■ **Work request**
In the records below, find the line with "(at 119.38 80.5))" and the line with "(at 121.0564 74.2))"; return exactly those lines and every line between them.

■ **Material for this exercise**
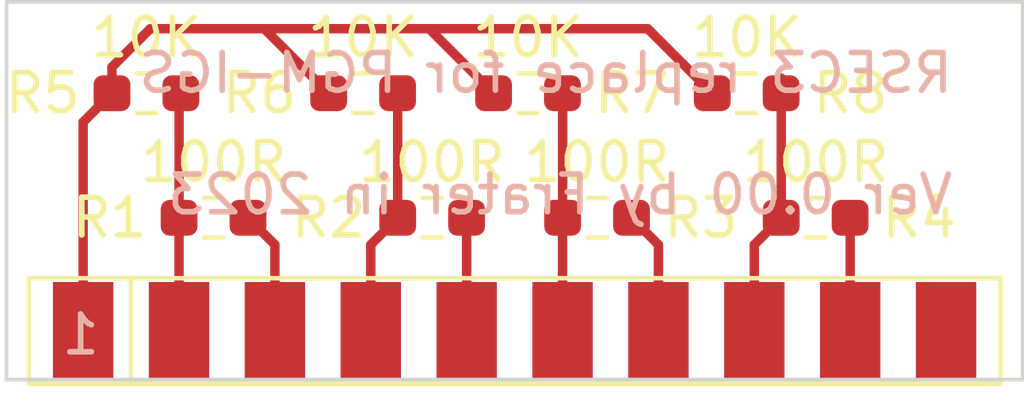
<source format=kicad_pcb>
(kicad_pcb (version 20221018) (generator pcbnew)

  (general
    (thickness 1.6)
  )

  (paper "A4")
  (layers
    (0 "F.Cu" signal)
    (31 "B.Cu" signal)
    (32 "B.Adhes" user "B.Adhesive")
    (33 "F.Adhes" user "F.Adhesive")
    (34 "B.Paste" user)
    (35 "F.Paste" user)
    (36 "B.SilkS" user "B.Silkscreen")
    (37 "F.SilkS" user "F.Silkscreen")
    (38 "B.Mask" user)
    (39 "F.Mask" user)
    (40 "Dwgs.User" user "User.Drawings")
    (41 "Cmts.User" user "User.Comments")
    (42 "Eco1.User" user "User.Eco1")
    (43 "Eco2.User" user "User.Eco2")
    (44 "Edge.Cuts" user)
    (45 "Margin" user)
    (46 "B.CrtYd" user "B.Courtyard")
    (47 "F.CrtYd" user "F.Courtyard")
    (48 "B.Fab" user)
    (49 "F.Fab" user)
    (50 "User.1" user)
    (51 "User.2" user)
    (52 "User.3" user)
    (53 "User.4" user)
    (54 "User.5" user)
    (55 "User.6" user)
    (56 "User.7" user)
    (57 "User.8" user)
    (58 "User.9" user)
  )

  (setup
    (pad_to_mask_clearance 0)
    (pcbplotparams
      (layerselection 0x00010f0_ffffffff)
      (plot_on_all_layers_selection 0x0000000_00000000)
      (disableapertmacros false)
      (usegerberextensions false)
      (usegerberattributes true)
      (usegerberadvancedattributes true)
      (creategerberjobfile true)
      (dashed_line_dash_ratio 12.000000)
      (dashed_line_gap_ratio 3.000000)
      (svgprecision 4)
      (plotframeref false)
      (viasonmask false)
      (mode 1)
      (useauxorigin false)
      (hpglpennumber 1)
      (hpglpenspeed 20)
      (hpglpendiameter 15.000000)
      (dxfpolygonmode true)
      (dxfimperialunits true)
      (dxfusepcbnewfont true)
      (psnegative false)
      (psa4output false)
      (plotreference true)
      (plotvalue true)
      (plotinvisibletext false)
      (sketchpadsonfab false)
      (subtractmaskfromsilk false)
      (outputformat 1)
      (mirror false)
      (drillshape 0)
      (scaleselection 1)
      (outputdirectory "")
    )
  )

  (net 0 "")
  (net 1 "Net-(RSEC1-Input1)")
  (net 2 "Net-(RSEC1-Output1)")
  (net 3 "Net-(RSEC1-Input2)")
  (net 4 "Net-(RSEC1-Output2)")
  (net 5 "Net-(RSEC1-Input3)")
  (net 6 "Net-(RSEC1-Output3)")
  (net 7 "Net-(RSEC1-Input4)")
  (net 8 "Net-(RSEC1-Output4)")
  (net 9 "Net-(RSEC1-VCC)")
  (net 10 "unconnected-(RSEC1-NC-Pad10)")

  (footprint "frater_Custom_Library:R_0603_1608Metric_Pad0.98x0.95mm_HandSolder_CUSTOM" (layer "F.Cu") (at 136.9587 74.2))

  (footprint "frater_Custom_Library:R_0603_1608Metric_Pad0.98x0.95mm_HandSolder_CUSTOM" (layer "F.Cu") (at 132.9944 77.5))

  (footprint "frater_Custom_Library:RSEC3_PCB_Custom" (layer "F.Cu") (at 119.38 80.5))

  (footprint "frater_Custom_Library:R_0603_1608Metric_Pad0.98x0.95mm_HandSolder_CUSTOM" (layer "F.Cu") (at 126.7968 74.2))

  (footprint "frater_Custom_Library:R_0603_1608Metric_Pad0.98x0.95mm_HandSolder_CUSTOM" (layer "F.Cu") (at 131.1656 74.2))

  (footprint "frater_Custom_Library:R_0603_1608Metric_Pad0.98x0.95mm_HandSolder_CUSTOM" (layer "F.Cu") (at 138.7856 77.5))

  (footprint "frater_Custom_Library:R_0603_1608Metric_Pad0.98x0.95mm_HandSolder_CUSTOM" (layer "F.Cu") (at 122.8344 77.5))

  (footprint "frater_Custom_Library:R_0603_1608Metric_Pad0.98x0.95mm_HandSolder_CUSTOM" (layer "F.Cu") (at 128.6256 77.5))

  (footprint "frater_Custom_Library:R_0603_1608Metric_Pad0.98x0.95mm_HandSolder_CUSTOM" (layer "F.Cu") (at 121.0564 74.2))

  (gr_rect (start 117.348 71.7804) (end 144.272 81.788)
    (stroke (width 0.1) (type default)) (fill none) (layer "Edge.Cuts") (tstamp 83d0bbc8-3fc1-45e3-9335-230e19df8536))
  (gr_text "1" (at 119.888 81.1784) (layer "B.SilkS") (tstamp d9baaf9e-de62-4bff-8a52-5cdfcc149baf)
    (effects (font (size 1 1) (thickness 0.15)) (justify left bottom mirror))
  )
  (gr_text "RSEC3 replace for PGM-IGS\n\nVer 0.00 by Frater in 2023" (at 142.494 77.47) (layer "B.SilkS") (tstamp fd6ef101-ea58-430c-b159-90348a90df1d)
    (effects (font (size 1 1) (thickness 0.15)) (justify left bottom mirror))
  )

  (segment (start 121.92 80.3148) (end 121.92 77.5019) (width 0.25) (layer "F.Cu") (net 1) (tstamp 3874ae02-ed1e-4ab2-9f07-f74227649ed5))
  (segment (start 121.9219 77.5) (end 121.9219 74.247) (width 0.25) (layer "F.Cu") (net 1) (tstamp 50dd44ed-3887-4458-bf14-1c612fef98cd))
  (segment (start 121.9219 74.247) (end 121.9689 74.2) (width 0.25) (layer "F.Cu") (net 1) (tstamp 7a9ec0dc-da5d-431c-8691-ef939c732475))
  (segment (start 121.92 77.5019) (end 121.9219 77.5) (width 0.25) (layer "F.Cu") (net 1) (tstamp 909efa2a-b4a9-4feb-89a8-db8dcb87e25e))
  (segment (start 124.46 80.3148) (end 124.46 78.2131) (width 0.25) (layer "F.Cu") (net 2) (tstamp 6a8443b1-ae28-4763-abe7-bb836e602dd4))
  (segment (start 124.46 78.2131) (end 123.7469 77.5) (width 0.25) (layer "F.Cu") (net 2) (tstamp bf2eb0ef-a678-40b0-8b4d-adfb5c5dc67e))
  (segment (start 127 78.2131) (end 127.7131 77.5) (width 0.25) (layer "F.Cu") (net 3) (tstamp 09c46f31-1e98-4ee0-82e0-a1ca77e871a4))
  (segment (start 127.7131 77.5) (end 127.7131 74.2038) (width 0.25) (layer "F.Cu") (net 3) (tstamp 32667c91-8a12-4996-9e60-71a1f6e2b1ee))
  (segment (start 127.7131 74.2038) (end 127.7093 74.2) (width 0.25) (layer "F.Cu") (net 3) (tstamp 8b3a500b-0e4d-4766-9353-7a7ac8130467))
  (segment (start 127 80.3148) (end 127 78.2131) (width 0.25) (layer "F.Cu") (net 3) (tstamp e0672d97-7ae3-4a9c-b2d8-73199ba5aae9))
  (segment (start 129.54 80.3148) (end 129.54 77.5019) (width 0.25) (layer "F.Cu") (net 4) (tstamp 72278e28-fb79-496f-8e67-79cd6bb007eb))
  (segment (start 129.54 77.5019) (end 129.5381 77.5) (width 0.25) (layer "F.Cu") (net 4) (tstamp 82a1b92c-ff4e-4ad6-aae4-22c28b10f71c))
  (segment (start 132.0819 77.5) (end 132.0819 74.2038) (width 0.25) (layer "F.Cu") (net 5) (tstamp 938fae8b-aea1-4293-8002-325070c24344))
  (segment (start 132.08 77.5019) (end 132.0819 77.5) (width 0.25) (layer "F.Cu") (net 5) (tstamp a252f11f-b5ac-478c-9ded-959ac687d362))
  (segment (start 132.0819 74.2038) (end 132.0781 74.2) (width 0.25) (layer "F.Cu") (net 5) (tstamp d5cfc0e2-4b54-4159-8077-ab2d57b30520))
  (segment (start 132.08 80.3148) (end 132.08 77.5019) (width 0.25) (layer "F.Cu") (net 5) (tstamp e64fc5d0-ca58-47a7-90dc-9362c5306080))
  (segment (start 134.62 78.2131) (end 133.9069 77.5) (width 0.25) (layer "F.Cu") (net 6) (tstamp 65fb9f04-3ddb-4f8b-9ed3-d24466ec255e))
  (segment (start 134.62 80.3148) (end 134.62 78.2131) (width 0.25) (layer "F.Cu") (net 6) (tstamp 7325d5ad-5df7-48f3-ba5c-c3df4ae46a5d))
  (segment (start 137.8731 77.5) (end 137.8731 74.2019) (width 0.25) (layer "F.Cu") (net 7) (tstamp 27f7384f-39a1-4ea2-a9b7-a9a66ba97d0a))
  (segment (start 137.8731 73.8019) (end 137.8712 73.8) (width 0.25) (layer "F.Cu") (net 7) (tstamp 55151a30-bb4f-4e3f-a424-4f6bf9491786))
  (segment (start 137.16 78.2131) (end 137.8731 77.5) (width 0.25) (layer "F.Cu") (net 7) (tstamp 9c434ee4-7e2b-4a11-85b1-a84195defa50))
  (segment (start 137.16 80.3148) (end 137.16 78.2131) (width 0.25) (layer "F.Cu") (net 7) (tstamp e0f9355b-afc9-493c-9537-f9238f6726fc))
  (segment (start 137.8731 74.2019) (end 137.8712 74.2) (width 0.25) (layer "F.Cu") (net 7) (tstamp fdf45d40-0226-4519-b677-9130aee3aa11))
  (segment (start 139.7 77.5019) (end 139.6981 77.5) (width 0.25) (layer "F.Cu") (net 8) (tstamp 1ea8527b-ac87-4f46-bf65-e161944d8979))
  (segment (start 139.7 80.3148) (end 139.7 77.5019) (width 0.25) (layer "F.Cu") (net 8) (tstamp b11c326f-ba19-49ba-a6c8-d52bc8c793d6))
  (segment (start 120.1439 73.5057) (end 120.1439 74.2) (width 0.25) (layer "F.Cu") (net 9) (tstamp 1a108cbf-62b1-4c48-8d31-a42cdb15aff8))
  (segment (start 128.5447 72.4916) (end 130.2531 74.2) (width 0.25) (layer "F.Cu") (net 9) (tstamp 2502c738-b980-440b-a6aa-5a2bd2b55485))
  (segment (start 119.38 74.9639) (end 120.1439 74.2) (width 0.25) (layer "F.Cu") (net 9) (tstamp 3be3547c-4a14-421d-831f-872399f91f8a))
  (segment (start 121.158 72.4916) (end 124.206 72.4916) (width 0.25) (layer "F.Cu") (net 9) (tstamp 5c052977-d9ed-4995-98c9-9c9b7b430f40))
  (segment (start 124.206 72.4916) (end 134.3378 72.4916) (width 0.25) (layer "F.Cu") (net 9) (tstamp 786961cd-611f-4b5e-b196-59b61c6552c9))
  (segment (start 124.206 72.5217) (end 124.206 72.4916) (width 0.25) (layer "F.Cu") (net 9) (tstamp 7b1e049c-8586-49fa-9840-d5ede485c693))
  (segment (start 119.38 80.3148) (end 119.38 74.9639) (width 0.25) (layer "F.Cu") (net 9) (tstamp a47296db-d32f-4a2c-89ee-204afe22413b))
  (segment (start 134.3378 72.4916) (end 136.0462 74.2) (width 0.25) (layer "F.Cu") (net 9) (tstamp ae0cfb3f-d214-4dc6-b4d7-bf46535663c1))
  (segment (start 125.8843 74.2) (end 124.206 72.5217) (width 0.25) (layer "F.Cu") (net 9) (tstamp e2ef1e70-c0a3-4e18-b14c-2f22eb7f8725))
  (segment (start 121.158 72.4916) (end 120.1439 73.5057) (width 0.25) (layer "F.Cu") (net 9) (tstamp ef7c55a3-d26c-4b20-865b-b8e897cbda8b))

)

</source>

■ **Task solution**
  (footprint "frater_Custom_Library:RSEC3_PCB_Custom" (layer "F.Cu") (at 119.38 80.5))

  (footprint "frater_Custom_Library:R_0603_1608Metric_Pad0.98x0.95mm_HandSolder_CUSTOM" (layer "F.Cu") (at 126.7968 74.2))

  (footprint "frater_Custom_Library:R_0603_1608Metric_Pad0.98x0.95mm_HandSolder_CUSTOM" (layer "F.Cu") (at 131.1656 74.2))

  (footprint "frater_Custom_Library:R_0603_1608Metric_Pad0.98x0.95mm_HandSolder_CUSTOM" (layer "F.Cu") (at 138.7856 77.5))

  (footprint "frater_Custom_Library:R_0603_1608Metric_Pad0.98x0.95mm_HandSolder_CUSTOM" (layer "F.Cu") (at 122.8344 77.5))

  (footprint "frater_Custom_Library:R_0603_1608Metric_Pad0.98x0.95mm_HandSolder_CUSTOM" (layer "F.Cu") (at 128.6256 77.5))

  (footprint "frater_Custom_Library:R_0603_1608Metric_Pad0.98x0.95mm_HandSolder_CUSTOM" (layer "F.Cu") (at 121.0564 74.2))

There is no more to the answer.